THE PROBLEM → From the first line to the last, reproduce the records exactly as they appear below.

SUPPLIED RECORDS section start

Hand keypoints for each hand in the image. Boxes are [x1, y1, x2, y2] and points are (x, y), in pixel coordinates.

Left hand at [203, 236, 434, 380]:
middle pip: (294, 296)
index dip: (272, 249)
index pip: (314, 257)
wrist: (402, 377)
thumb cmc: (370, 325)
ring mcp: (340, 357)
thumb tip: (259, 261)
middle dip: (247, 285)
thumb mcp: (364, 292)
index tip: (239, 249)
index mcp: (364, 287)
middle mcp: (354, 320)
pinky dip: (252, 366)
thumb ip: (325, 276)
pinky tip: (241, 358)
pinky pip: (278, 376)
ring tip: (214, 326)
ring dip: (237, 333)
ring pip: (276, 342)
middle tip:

SUPPLIED RECORDS section end

ANSWER TO THIS EXERCISE →
Hand keypoints for each hand in the image. Boxes are [x1, y1, x2, y2] and points are (x, y), in pixel coordinates.

Left hand at [203, 236, 434, 380]:
middle pip: (294, 296)
index dip: (272, 249)
index pip: (314, 257)
wrist: (402, 377)
thumb cmc: (370, 325)
ring mcp: (340, 357)
thumb tip: (259, 261)
middle dip: (247, 285)
thumb mcp: (364, 292)
index tip: (239, 249)
index mcp: (364, 287)
middle mcp: (354, 320)
pinky dip: (252, 366)
thumb ip: (325, 276)
pinky tip: (241, 358)
pinky pip: (278, 376)
ring tip: (214, 326)
ring dip: (237, 333)
ring pip: (276, 342)
middle tip:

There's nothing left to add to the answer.